For those of us in Malaysia, we could only wish that Ringgit had not been heading south!
Reading Romans in Context: Paul and Second Temple Judaism, by Ben C. Blackwell, John K. Goodrich, and Jason Maston (Zondervan, 2015, already released)
This is a helpful book suited for students struggling to make sense of Romans in light of Second Temple Jewish literature. In this collection of essays, a major unit of Paul’s letter to the Romans is paired with a related Jewish text, and this allows readers to understand how these comparative texts shape Paul’s thoughts and illuminate our understanding of Romans.
Paul and His Recent Interpreters, N.T. Wright (Fortress, forthcoming, Oct 2015).
This is the 3rd volume of Wright’s Paul and the Faithfulness of God. In this volume, Wright engages with interpreters of Paul, and I will be interested to see how Wright respond to his critiques and the reactions to this work.

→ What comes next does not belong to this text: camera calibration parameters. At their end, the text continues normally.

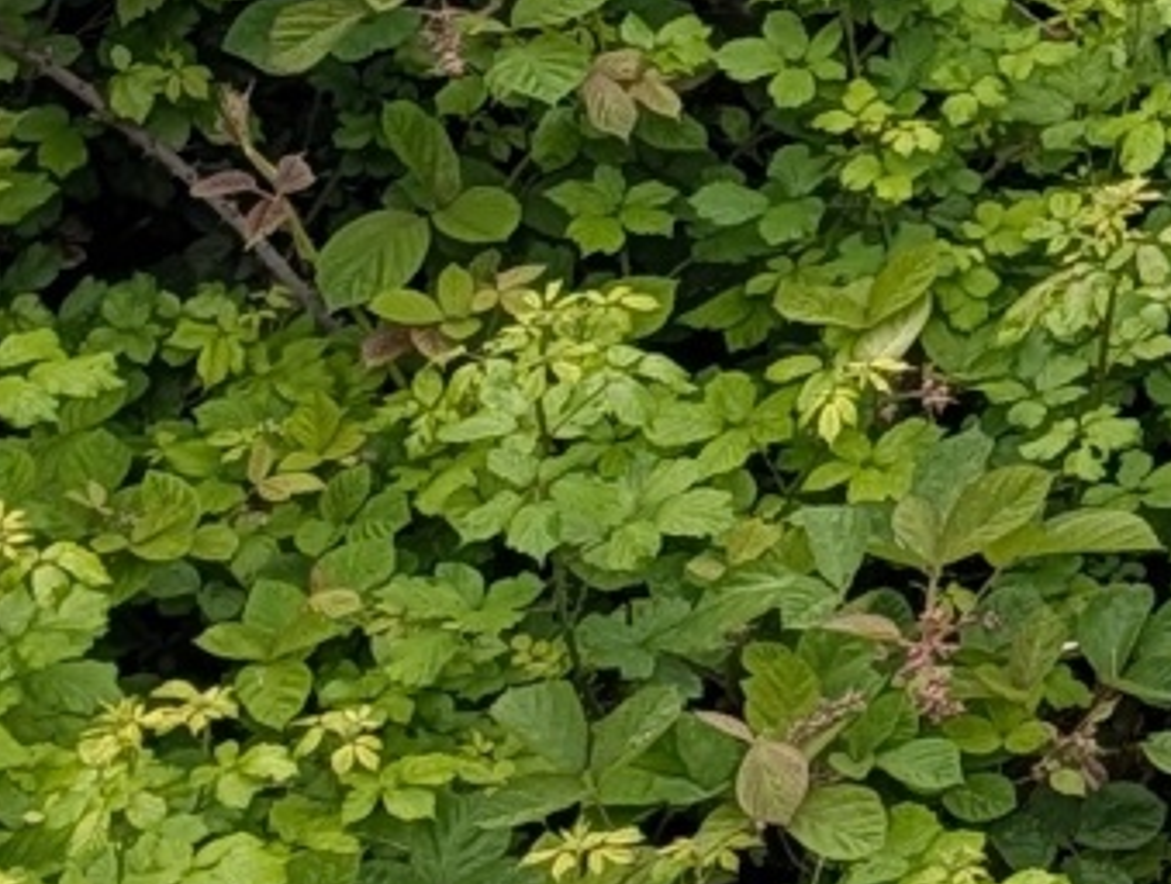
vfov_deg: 7.4
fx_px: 6138
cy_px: -1647
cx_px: 4142
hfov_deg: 8.2
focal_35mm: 181
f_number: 1.68
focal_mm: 6.9
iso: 23
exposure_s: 1/216
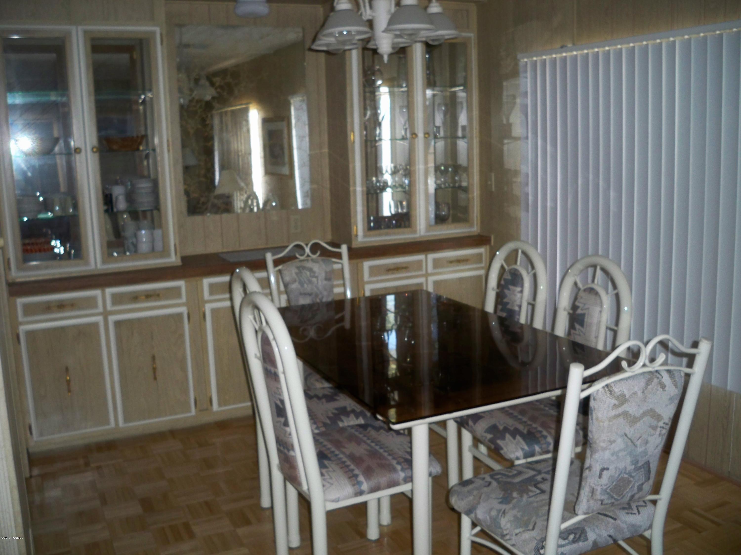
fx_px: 749
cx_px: 370
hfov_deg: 52.6
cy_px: 278
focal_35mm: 35
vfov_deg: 40.7
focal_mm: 6.3
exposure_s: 1/60
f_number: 3.1
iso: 200
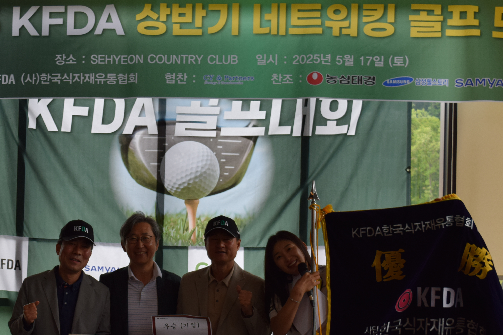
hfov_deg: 25.8
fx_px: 1090
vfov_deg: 17.4
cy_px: 252
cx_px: 150
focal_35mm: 78
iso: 400
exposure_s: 1/200
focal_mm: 34
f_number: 7.1
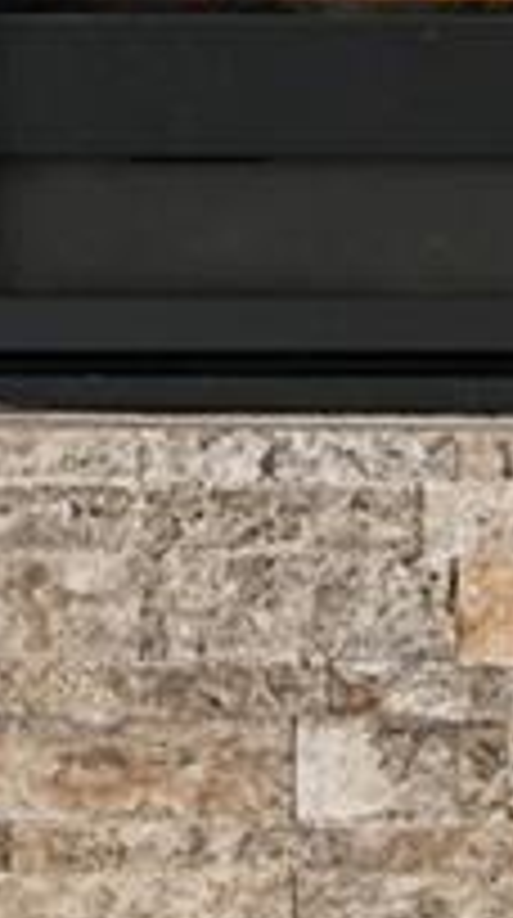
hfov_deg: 4.9
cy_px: -1116
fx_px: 6003
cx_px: 778
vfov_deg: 8.2
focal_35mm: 247
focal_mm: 30
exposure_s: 1/20
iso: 400
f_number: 8
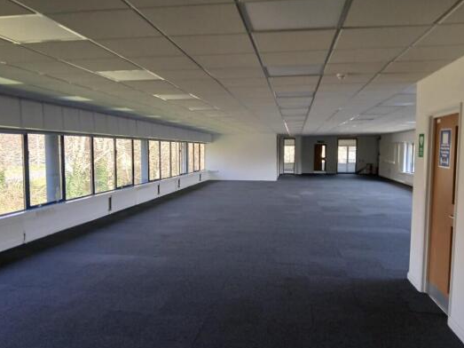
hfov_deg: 61.7
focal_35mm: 29
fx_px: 389
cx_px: 228
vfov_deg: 48.2
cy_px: 186
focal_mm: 3.98
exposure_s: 1/50
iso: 80
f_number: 1.8
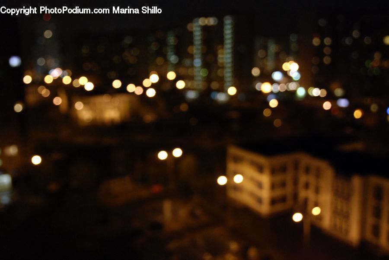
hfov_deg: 49.5
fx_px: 422
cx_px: 194
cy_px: 130
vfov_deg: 34.3
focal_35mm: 39
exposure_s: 1/2.5
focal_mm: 26
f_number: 4.5
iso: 1000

How can one live without Wright, considering that there are now a total of 2,744 pages in his volume on Paul in the Christian Origins and the Question of God series! (Am I the only one who think that Wright needs to learn the art of "ringkasan karangan"?)
Paul: The Apostle’s Life, Letters, and Thought, by E.P. Sanders (Fortress, forthcoming, Dec 2015).
E.P. Sanders, a household name in NT studies who changes the tide of Pauline scholarship with his Paul and Palestinian Judaism (Fortress Press, 1977), now offers an expansive introduction to the apostle (600 pages!). This will certainly be a useful book to be included in the reading list for my class.
Paul and the Gift, John M.G. Barclay (Eerdmans, 2015, already published).
John Barclay from Durham, examines Paul’s theology of grace in this book, a product of many years of the study of Paul. Barclay sees Paul’s theology of grace from the perspective of ancient notions of gift. This book will surely be an important reading on Paul and Pauline theology and I am looking forward to reading it.
God and the Faithfulness of Paul: A Critical Examination of the Pauline Theology of N. T. Wright, Michael F. Bird, Christoph Heilig and J. Thomas Hewitt, eds. (Mohr Siebeck, forthcoming, Nov 2015)
This volume brings together a group of scholars to critically evaluate N. T. Wright’s Paul and the Faithfulness of God, covering wide-ranging issues including methodology, first-century contextual issues, exegetical considerations, and theological implications. This volume will not only be a great companion to Paul and the Faithfulness of God but also bring readers into dialogue with current Pauline scholarship.
The Epistle to the Romans, by Richard N. Longenecker (Eerdmans, forthcoming, Dec 2015).
This is the long-awaited commentary from a season and matured scholar. While the list of commentaries on Romans is already long enough, I still believe there is room for one more. I look forward to interacting with Longenecker and learning from his insights. I am contemplating using this commentary for my Exegesis of Romans class in future.